#### [Task objective]
All of the listing should be returned as written, apart from any picture in it.
-------- Record excerpts --------
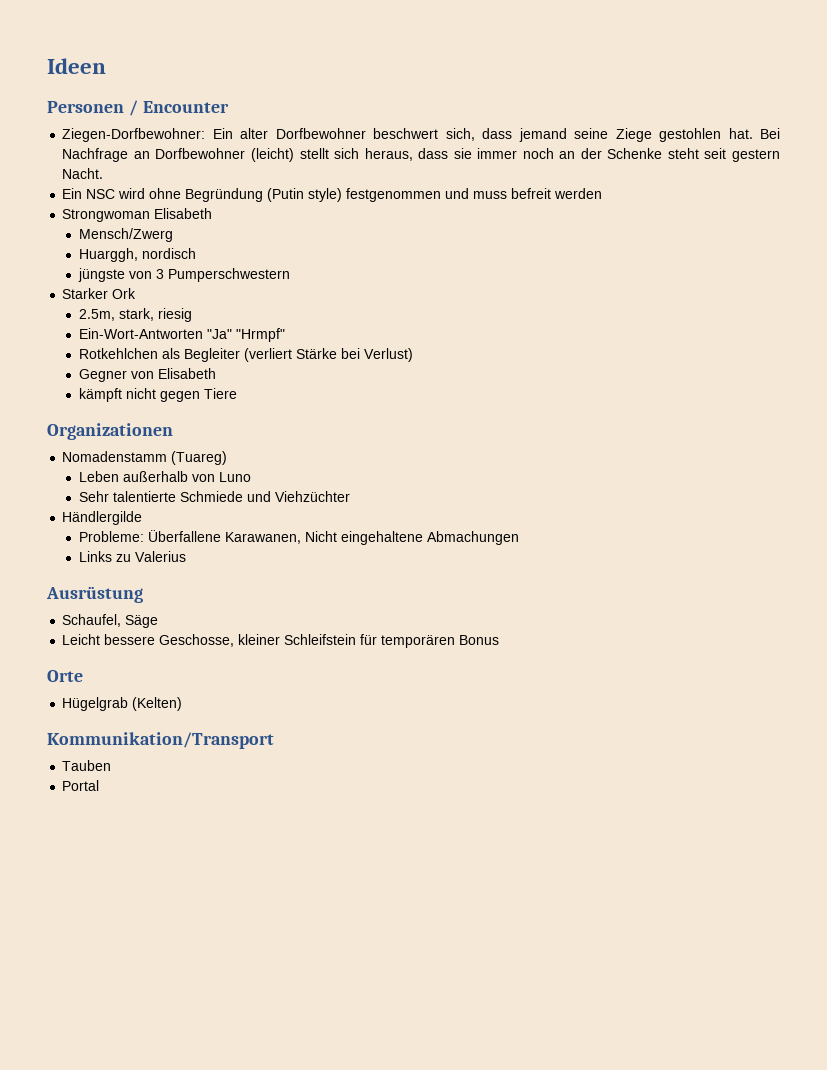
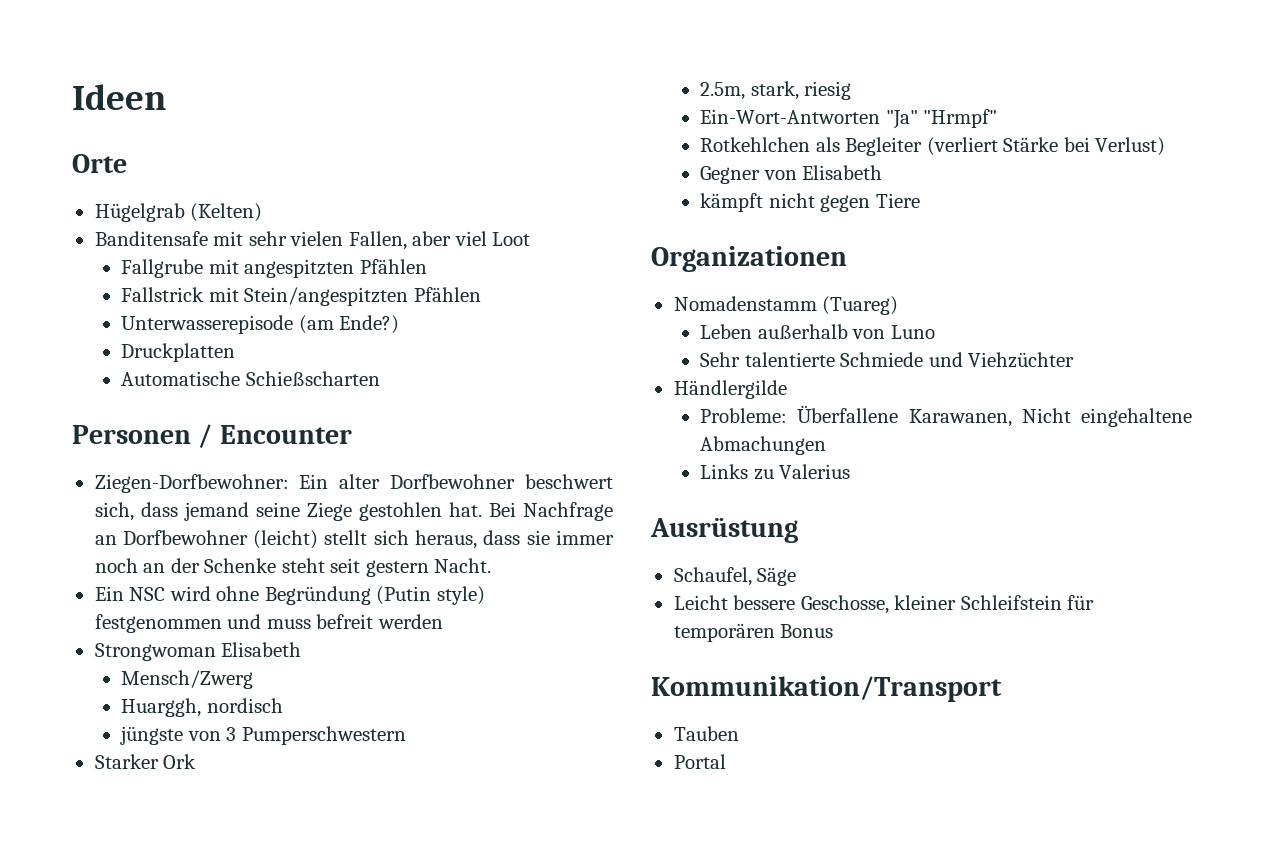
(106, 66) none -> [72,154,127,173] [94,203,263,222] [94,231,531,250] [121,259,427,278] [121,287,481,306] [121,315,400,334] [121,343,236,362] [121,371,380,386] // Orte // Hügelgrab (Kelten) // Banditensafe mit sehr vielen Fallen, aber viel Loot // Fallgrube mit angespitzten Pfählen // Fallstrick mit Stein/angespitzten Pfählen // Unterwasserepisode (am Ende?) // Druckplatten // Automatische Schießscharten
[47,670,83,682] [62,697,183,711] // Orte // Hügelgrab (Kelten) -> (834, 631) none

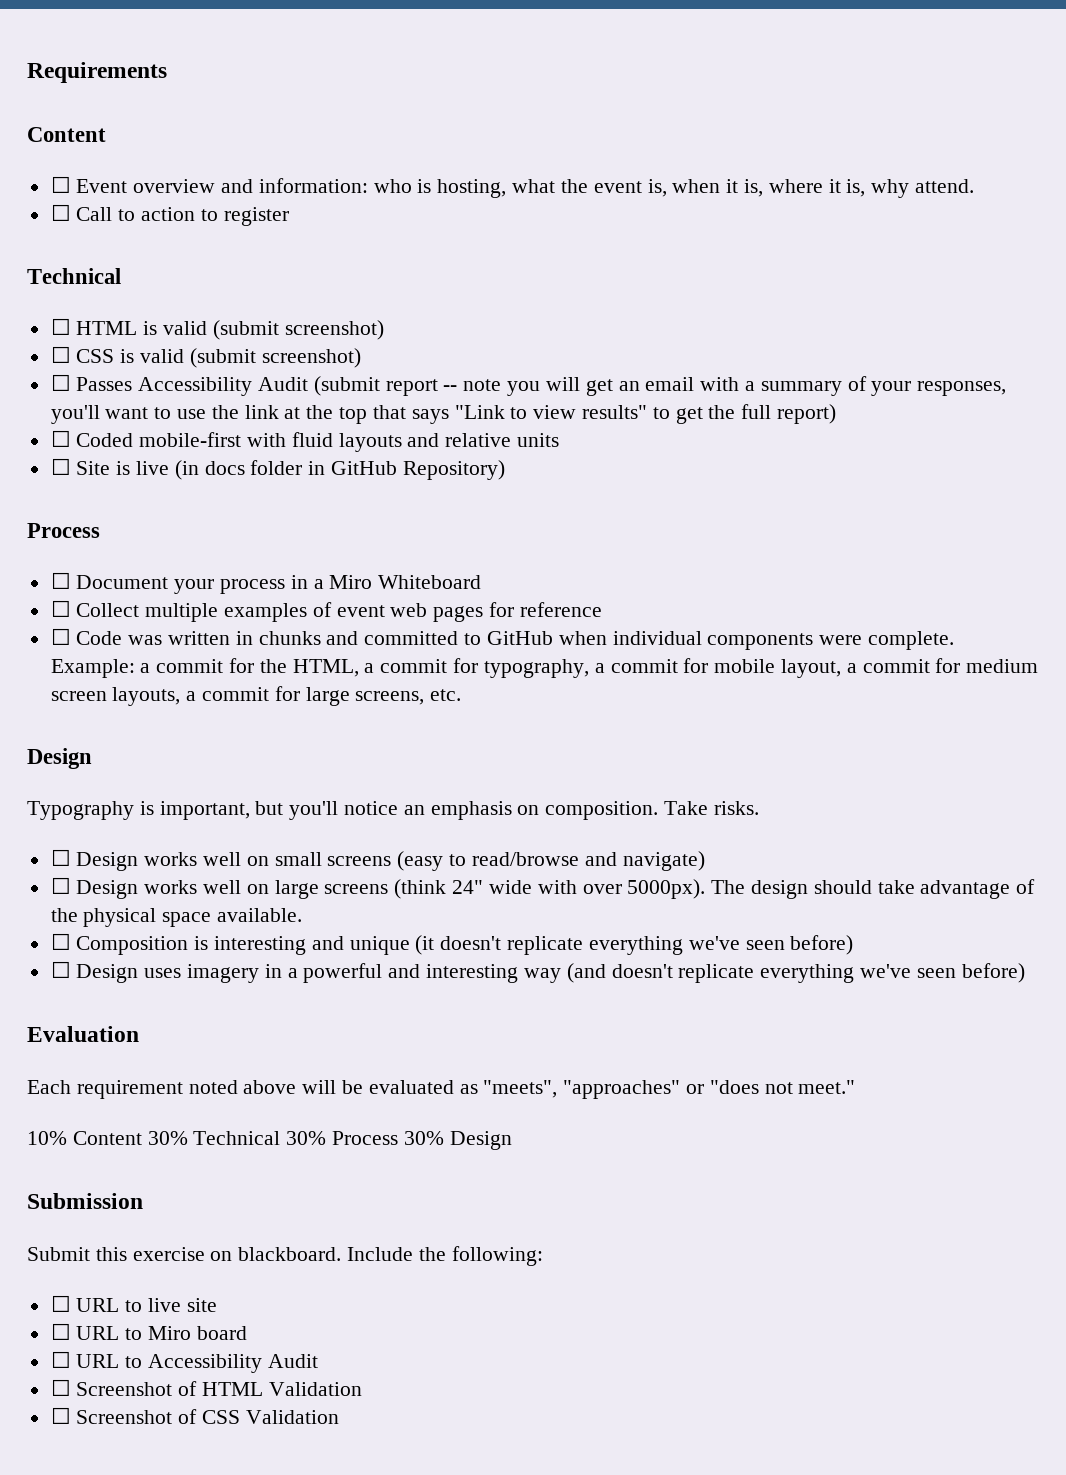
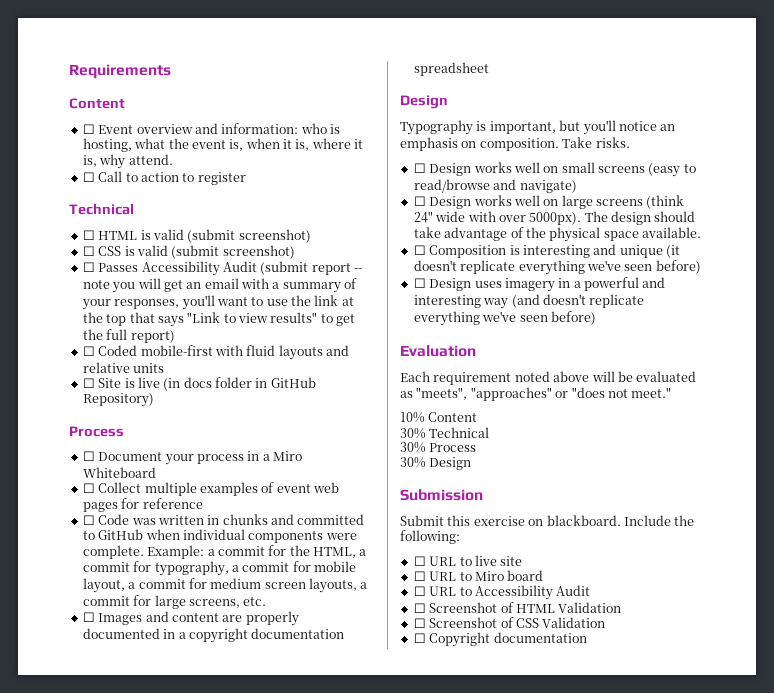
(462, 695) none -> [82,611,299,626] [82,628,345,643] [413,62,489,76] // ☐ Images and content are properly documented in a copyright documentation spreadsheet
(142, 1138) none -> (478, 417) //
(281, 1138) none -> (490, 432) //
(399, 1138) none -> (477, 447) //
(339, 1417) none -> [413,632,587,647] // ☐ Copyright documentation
--------
#### [Answer area]
(106, 66) none -> [72,154,127,173] [94,203,263,222] [94,231,531,250] [121,259,427,278] [121,287,481,306] [121,315,400,334] [121,343,236,362] [121,371,380,386] // Orte // Hügelgrab (Kelten) // Banditensafe mit sehr vielen Fallen, aber viel Loot // Fallgrube mit angespitzten Pfählen // Fallstrick mit Stein/angespitzten Pfählen // Unterwasserepisode (am Ende?) // Druckplatten // Automatische Schießscharten
[47,670,83,682] [62,697,183,711] // Orte // Hügelgrab (Kelten) -> (834, 631) none

(462, 695) none -> [82,611,299,626] [82,628,345,643] [413,62,489,76] // ☐ Images and content are properly documented in a copyright documentation spreadsheet
(142, 1138) none -> (478, 417) //
(281, 1138) none -> (490, 432) //
(399, 1138) none -> (477, 447) //
(339, 1417) none -> [413,632,587,647] // ☐ Copyright documentation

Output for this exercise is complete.